IBMer wrote:
<< Now why couldn't any of you guys see it this way? >>
First, it is old news for those of us who owned a Radeon for quite some time now. I didn't think much about it as I never thought it was faster than the GTS to begin with. I was thinking that the Radeon would be in the "ball park" of the GeForce256, NVIDIA's first attempt at a consumer-level card with hardware T&L support, when I first bought the Radeon several months ago.

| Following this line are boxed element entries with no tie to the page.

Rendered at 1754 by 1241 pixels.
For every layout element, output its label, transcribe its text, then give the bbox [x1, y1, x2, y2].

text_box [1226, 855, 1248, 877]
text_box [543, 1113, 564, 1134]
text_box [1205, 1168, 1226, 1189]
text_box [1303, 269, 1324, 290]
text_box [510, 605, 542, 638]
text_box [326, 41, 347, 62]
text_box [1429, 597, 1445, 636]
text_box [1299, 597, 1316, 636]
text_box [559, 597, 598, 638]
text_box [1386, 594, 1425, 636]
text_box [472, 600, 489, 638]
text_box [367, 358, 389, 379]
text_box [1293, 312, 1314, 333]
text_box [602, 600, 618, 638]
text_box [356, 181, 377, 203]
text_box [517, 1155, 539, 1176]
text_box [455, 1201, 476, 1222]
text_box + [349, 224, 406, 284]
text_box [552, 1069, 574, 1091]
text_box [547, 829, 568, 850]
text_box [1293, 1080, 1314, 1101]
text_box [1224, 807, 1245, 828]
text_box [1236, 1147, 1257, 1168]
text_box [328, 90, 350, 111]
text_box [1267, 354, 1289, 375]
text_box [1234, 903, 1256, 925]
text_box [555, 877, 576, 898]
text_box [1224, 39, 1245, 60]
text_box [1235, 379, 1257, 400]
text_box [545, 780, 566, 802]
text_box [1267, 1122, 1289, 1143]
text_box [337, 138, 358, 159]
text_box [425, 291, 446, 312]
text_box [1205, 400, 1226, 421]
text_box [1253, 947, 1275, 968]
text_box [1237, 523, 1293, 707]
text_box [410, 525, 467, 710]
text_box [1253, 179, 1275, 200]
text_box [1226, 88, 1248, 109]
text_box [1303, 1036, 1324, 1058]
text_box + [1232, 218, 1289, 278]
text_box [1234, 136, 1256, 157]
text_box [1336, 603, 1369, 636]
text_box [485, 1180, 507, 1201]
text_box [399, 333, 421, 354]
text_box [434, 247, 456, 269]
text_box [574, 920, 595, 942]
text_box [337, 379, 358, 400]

Second, the dislike for NVIDIA has an impact on how people view things. You are seeing the result of that hatred. They are tired of seeing threads with NVIDIA being on top, especially since they don't like NVIDIA in the first place. You provided a link to a thread showing a NVIDIA product beating out a competitor. At some point, somebody is going to crack hearing these things so often. To me, it is just a video card, a hobby, but for others, it is a religion.

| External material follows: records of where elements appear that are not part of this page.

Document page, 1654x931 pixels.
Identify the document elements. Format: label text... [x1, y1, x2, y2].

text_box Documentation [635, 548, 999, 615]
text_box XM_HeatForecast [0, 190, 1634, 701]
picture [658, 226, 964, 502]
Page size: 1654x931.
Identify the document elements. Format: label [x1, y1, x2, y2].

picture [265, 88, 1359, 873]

For the record, I had a GTS (Hercules Prophet II 64MB) from around May to early/mid September, Radeon (64MB Retail VIVO) from September to just last week and Voodoo5 5500 (64MB) for about a week in my current machine.
Napalm wrote:
<< ...I focused on your use of synthetic benchmarks that don't tell you jack-$hit about the real world... >>
And explain to me in detail how benchmark scores using Quake III gives me an accurate representation of the type of performance I should expect in games like the upcoming Tribes II? Did those Quake II scores from long ago convinced you that the Voodoo2/3 would be faster than the TNT2 Ultra in Quake III? The point? The point is that these so-called "real world" benchmarks are no better than the "synthetics" in predicting a card's performance in another application/game. Quake III scores are good in predicting performance of various cards in Quake III. Beyond that, you are gambling. Nothing wrong with gambling, just point it out.